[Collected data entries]
------------------------------------------------------------

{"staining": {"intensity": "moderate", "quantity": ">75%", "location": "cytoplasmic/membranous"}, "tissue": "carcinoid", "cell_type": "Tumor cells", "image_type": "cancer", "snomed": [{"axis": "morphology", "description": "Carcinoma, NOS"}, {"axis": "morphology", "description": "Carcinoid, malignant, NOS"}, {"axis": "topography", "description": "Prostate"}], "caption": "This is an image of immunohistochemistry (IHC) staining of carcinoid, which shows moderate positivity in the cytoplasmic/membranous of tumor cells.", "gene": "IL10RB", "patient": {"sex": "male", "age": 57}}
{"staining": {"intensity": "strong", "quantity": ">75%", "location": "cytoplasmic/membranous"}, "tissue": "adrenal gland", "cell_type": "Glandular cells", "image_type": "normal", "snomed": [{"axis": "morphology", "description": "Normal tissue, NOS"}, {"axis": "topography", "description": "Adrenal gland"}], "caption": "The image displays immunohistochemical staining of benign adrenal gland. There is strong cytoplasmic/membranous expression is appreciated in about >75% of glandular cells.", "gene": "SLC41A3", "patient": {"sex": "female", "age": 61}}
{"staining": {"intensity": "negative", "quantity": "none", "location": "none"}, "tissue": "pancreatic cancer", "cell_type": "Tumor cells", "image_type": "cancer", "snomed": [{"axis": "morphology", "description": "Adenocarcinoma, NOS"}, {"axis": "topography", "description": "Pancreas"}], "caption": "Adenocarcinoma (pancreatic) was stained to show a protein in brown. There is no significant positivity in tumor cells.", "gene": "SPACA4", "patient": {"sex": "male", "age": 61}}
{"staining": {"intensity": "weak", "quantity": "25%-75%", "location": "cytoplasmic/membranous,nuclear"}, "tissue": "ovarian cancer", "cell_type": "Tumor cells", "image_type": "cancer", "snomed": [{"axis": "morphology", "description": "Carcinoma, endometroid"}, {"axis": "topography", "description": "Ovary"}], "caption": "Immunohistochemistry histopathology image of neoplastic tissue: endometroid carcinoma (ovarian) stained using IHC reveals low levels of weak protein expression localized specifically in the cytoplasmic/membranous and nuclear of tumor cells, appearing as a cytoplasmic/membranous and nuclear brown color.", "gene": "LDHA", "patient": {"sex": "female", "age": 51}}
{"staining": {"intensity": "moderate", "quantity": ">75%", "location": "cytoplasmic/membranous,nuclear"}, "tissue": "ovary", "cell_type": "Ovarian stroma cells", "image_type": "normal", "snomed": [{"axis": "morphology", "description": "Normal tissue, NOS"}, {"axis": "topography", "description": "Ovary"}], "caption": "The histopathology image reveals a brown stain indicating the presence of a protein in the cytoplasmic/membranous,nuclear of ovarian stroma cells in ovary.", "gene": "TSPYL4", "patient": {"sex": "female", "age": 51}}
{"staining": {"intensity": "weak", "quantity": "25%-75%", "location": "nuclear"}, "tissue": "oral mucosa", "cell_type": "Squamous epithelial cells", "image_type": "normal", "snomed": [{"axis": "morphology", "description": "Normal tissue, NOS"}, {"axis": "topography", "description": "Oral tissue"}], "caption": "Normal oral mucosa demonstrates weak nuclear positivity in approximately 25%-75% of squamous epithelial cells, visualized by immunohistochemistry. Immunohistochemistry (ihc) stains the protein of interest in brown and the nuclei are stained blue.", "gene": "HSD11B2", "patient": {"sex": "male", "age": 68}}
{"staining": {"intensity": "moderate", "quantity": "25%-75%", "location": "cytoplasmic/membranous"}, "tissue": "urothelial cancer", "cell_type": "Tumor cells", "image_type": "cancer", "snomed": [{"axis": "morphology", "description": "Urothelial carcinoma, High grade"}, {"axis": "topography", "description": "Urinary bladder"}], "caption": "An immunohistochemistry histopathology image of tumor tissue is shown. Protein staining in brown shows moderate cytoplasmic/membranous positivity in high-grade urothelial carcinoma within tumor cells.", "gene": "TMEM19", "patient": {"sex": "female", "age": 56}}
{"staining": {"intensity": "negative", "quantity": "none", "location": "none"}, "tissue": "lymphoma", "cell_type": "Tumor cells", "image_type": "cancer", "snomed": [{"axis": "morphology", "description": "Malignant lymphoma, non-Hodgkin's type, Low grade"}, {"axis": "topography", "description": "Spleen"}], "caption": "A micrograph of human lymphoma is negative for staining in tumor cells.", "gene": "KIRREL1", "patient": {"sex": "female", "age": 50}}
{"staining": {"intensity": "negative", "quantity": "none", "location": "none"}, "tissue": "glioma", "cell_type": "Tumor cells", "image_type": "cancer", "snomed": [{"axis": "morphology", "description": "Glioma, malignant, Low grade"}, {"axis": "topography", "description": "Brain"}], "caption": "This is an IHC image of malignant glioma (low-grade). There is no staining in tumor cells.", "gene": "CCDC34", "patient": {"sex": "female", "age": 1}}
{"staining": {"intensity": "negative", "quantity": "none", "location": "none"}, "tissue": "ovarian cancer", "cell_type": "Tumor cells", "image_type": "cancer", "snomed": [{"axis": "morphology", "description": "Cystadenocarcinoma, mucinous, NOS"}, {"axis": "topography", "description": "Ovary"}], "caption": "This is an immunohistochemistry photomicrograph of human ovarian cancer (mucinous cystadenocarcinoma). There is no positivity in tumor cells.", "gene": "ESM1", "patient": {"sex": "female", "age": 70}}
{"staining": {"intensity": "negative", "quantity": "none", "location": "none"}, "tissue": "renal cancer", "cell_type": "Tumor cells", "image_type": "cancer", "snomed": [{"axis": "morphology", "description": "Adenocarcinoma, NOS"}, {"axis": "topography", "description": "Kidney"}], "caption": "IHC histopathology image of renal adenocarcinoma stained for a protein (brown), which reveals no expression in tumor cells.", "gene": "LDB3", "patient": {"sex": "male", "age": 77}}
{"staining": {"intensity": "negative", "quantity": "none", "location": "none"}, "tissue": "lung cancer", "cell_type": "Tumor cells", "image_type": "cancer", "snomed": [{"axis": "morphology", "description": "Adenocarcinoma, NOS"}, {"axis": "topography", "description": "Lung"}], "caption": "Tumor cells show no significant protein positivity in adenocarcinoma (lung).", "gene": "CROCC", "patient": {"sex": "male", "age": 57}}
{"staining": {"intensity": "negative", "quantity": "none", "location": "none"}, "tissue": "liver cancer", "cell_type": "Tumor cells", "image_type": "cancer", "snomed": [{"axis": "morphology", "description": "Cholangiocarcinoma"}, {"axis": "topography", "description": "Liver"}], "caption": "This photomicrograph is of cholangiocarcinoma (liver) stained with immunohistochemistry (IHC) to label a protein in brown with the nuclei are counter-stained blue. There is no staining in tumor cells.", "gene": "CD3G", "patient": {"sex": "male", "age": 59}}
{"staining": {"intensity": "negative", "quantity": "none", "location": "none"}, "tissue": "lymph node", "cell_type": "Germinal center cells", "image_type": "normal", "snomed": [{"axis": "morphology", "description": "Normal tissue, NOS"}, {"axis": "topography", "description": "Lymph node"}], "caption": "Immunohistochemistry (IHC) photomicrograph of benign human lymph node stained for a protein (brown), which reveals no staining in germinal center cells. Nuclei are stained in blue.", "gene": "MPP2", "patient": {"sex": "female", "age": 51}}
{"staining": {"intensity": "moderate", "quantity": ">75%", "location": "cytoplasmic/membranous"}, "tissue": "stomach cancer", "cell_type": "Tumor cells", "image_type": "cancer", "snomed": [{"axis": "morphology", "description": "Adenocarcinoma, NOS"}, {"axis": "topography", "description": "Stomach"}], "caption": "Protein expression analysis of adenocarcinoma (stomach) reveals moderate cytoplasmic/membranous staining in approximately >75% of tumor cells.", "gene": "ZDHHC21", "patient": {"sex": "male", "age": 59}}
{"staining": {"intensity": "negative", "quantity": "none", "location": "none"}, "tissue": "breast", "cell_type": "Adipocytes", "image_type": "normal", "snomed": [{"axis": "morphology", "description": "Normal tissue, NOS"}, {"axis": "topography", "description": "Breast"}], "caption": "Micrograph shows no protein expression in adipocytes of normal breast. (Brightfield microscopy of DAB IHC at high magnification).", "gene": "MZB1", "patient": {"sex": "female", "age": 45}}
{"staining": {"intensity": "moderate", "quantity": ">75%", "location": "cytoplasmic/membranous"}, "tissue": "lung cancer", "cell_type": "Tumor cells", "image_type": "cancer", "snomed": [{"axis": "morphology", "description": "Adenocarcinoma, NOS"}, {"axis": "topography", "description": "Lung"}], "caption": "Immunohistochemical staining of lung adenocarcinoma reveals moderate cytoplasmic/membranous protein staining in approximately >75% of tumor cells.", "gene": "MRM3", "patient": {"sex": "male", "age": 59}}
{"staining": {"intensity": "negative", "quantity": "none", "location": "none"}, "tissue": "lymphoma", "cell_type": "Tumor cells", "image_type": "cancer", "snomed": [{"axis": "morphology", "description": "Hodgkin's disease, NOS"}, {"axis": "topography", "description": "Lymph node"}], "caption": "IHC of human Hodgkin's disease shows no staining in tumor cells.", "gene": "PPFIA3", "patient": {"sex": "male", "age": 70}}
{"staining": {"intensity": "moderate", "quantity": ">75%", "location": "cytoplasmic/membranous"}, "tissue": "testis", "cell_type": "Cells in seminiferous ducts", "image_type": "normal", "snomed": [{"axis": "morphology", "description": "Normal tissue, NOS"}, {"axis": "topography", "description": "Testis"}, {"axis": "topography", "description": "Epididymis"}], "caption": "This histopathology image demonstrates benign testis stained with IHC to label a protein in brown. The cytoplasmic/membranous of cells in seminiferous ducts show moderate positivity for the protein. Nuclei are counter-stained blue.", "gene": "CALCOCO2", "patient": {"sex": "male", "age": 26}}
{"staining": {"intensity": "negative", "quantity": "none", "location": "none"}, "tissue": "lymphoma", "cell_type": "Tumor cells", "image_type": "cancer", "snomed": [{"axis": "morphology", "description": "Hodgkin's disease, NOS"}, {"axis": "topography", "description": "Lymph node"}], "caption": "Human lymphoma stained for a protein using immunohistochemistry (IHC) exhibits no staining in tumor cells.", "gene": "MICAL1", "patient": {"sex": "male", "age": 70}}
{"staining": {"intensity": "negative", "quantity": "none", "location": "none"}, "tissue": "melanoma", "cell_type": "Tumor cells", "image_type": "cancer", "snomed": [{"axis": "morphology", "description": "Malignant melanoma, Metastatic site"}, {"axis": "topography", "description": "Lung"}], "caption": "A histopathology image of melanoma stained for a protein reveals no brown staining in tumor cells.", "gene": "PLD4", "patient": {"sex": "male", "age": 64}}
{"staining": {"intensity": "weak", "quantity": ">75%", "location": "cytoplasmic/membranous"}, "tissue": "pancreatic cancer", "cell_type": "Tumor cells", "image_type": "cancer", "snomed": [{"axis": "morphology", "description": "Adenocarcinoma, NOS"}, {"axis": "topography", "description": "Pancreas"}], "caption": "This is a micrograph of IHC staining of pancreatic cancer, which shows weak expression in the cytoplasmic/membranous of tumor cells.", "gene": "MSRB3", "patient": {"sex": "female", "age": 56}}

------------------------------------------------------------

__What this task involves__. Retrieve every line above holding the word "Hodgkin".

__Written solution__.
{"staining": {"intensity": "negative", "quantity": "none", "location": "none"}, "tissue": "lymphoma", "cell_type": "Tumor cells", "image_type": "cancer", "snomed": [{"axis": "morphology", "description": "Malignant lymphoma, non-Hodgkin's type, Low grade"}, {"axis": "topography", "description": "Spleen"}], "caption": "A micrograph of human lymphoma is negative for staining in tumor cells.", "gene": "KIRREL1", "patient": {"sex": "female", "age": 50}}
{"staining": {"intensity": "negative", "quantity": "none", "location": "none"}, "tissue": "lymphoma", "cell_type": "Tumor cells", "image_type": "cancer", "snomed": [{"axis": "morphology", "description": "Hodgkin's disease, NOS"}, {"axis": "topography", "description": "Lymph node"}], "caption": "IHC of human Hodgkin's disease shows no staining in tumor cells.", "gene": "PPFIA3", "patient": {"sex": "male", "age": 70}}
{"staining": {"intensity": "negative", "quantity": "none", "location": "none"}, "tissue": "lymphoma", "cell_type": "Tumor cells", "image_type": "cancer", "snomed": [{"axis": "morphology", "description": "Hodgkin's disease, NOS"}, {"axis": "topography", "description": "Lymph node"}], "caption": "Human lymphoma stained for a protein using immunohistochemistry (IHC) exhibits no staining in tumor cells.", "gene": "MICAL1", "patient": {"sex": "male", "age": 70}}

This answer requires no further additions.